Wednesday, 17 December 2014

Is it Right to Criticize Facebook for Paying the Bare Minimum in UK Corporation Tax

For the last several years now, and about this time of the year too, giant multinational corporations such as Facebook usually come under fire from politicians and the general public for paying the bare minimum in corporation tax. In previous years it was Starbucks, Amazon and Google. Now Facebook has come under the spotlight. Giant multinationals seem to be an easy target, particularly in the run up to an election year.

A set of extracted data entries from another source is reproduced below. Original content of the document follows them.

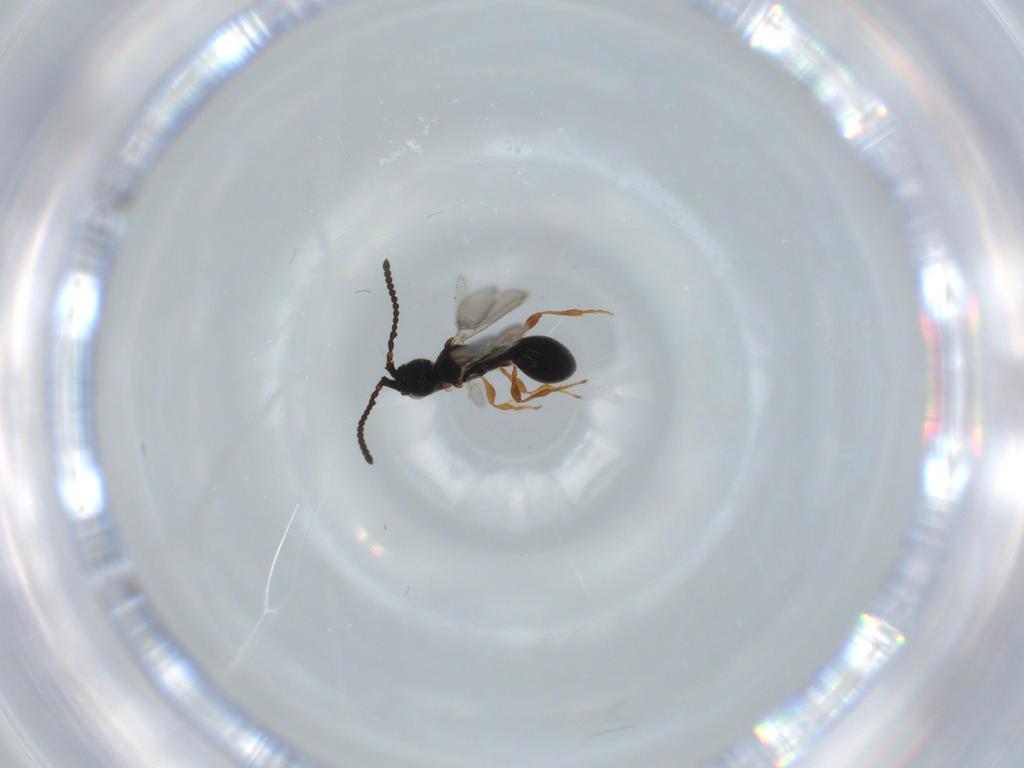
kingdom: Animalia
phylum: Arthropoda
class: Insecta
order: Hymenoptera
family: Diapriidae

Image by Minette Lontsie [CC BY-SA 4.0] from Wikimedia Commons

Margaret Hodge, Lanour MP and chairman of the Commons Public Accounts Committee, has accused Facebook of:

"Using elaborate corporate structures and artificial devices for no purpose other than to avoid tax" and adding that "it is clear from opinion polls that the overwhelming majority of British people do not regard this as morally acceptable. We have to take tough action to crack down on this behaviour, and the UK should be leading the way on this issue"

So what happened? It has been revealed in several news media that Facebook, for the second year running, paid no corporation tax in the UK, despite having more than 33 million British user accounts. Instead Facebook has funnelled nearly half its global sales operations through Ireland and only paid the equivalent of £1.8 million in Irish tax on pre-tax profits of approximately £5.76 billion.

Can it be as simple as that? Is that why the British politicians are in a bit of an uproar? When it comes to taxation and tax laws, nothing is simple as black and white. According to an issue briefing by Her Majesty’s Revenue and Customs (HMRC), corporation tax is only payable in the UK if a multinational company has a branch residing in the UK. Where a non-resident company generates profit in the UK, corporation tax is only liable in the country where the company resides. If you feel the need to read the whole HMRC briefing, it can be found here.

In essence what it means is that having sales and customers in the UK is not the same as having a branch in the UK. In other words, our tax laws allow Facebook and other multinational corporations to do this and according to HMRC, this is not tax avoidance.

So if this is perfectly legal why is there such an uproar about the amount of corporation tax that Facebook and other multinational corporations have paid? Some say that multinationals have a moral obligation to pay their “fair share” to society and with such huge profits they can most afford it. However, this goes against everything our capitalist society is built on.

Ask any business student and they will tell you that publicly listed companies have a moral obligation to one thing - keeping their shareholders happy! As an example, look at what's happened to retail giant Tesco when it announced its fifth profit warning this year which sent Tesco shares tumbling 16% and wiping £2 billion off its market value. In turn some of the other supermarkets also lost ground. So when shareholders are dissatisfied with the performance of a company they speak out with their feet and can change the fortunes of a company in minutes! In extreme circumstances the dumping of shares might even cause a company to collapse. Any wonder then that Facebook is very keen to keep their shareholders satisfied and will pursue all legal avenues to try and increase profit. And remember, what they did this year and the year before is not illegal.

So should we blame the greedy shareholders for turning Facebook and other multinationals into morally corrupt profiteers? Well, no! Without shareholders Facebook would not be as big as they are or as successful as they are. In turn Facebook can use its success to invest in other parts of society such philanthropic projects or research and development into new technology. This then creates jobs and opportunities for other people in our society.

Politicians need to stop stereotyping large multinationals as tax cheats because the reality is they are not! They have broken no laws and have contributed to society by providing jobs and investments in the countries they choose to operate in. You might not agree with the way they do business but everybody does it and that is how our taxation system works.